Thursday, August 25, 2011

Social listening

To listen well, is as powerful a means of influence as to talk well, and is as essential to all true conversation.
  - Chinese Proverb

Social media is good and fun... but what are you doing with the conversations you're having? Jeff Hurt's post on "why your event needs to increase social media monitoring" is dead right!

If you used social media during your last similar event, the data to be mined is almost limitless. You can see trending topics, audience segments, gaps in engagement, and most importantly: tone of the conversation.

If your events are put on for the benefit of your customers or users (like training or advisory events), creating a listening channel to gather feedback and input for the agenda is a highly valuable and appreciated way to engage with your constituents.

If your event is marketing/sales-driven and you aren't seeking input from attendees, having conversations with them during and after the event is very important to shape your future experiences. If you actually do not care what your customers think at all about your event or your content, well then you probably won't have a whole lot of them next year. :-)

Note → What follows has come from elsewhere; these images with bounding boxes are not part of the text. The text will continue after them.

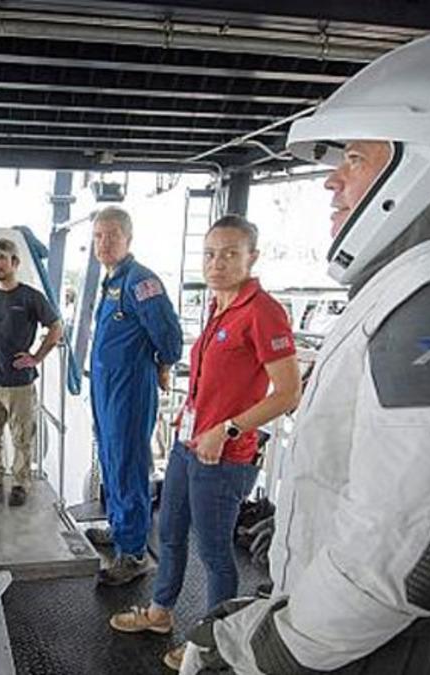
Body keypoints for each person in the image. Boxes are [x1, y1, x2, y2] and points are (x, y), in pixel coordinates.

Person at [181, 24, 430, 675]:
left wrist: (275, 647)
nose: (332, 181)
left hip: (405, 651)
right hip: (383, 639)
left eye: (354, 157)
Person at [109, 214, 300, 670]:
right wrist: (191, 420)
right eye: (210, 254)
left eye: (231, 254)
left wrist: (227, 429)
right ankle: (160, 612)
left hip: (225, 456)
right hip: (188, 443)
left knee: (215, 552)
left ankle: (214, 643)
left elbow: (289, 393)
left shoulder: (263, 311)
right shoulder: (217, 305)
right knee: (170, 532)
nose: (217, 263)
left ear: (252, 257)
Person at [88, 206, 184, 585]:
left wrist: (164, 364)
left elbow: (168, 333)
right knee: (111, 458)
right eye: (98, 236)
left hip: (129, 387)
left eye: (112, 235)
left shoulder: (141, 281)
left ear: (128, 238)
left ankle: (134, 553)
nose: (104, 243)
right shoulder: (112, 280)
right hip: (105, 387)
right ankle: (119, 526)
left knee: (128, 463)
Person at [0, 237, 64, 506]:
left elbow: (56, 327)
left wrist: (36, 357)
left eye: (2, 258)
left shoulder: (31, 297)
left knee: (22, 438)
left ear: (15, 262)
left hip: (20, 384)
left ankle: (20, 484)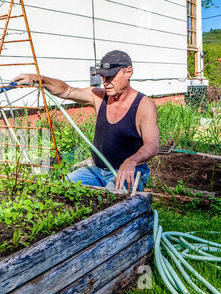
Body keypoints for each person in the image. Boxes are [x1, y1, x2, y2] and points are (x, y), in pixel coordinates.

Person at [12, 50, 159, 192]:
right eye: (103, 77)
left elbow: (152, 145)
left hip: (129, 171)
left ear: (128, 72)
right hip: (97, 171)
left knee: (112, 201)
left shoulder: (143, 105)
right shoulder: (99, 97)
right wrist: (39, 79)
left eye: (111, 77)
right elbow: (66, 91)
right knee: (63, 188)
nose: (105, 82)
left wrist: (131, 162)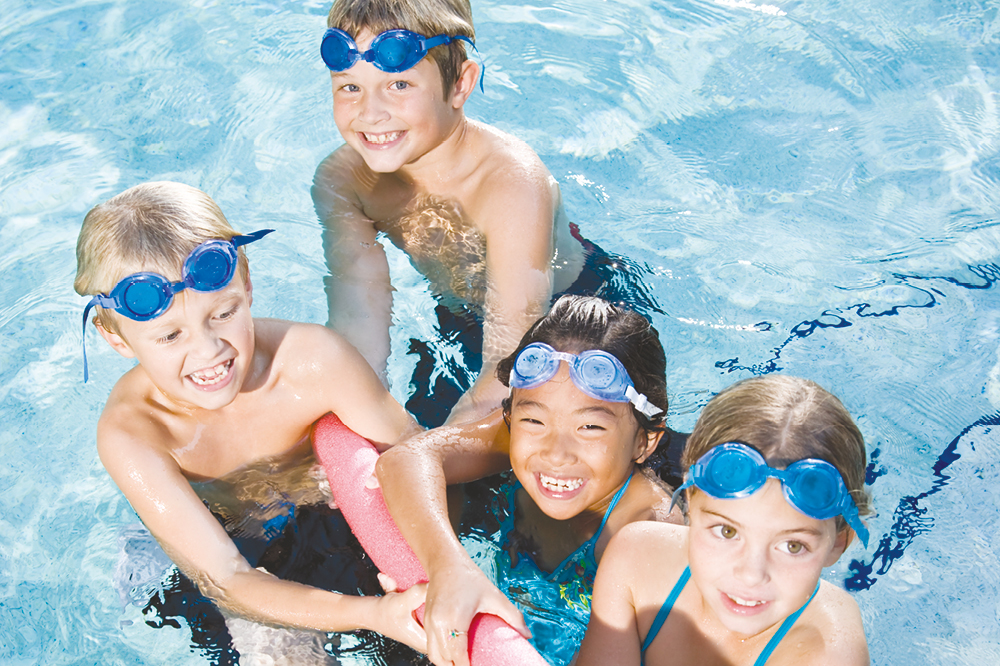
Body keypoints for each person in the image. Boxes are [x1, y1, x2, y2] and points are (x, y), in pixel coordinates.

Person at [74, 181, 427, 659]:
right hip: (224, 548)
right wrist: (374, 615)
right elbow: (227, 578)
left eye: (223, 313)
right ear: (116, 339)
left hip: (328, 512)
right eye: (169, 335)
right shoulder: (135, 435)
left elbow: (420, 459)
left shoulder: (312, 363)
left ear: (248, 285)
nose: (207, 351)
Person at [312, 0, 590, 427]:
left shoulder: (510, 181)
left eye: (399, 85)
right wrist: (361, 425)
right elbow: (358, 320)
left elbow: (511, 357)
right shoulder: (344, 180)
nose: (370, 113)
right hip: (458, 317)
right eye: (350, 87)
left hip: (571, 319)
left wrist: (433, 453)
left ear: (460, 84)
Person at [376, 295, 685, 666]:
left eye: (590, 427)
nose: (556, 453)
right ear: (511, 415)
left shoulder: (654, 534)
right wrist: (448, 566)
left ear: (644, 441)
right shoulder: (514, 438)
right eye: (534, 420)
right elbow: (403, 460)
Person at [576, 374, 872, 666]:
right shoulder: (637, 559)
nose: (751, 574)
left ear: (839, 543)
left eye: (793, 546)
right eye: (727, 531)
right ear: (690, 501)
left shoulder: (829, 653)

Onsite, there are a number of innovative ways to connect with your attendees via social media. You can create and publicize a specific hashtag for event help and have a group of event volunteers monitoring the feed and working to answer questions or solve customer dilemmas. If you have a customized mobile app, you can add a virtual helpdesk or other mechanism for requesting assistance. In your app, you can push real-time feedback surveys to ask about specific event elements, as well as get session feedback through the app. If you just want to pretend you're high tech, but don't really have the money to BE high tech, you can set up QR codes throughout your event which link to a simple form or survey. When scanned with a smartphone's QR reader, the form would open allowing the attendee to put in a question or answer a question (depending on what you are trying to accomplish).

Customers are more and more annoyed at companies that don't listen. If you're inviting them to attend your event, they expect that you will care about their needs. Show it through social media.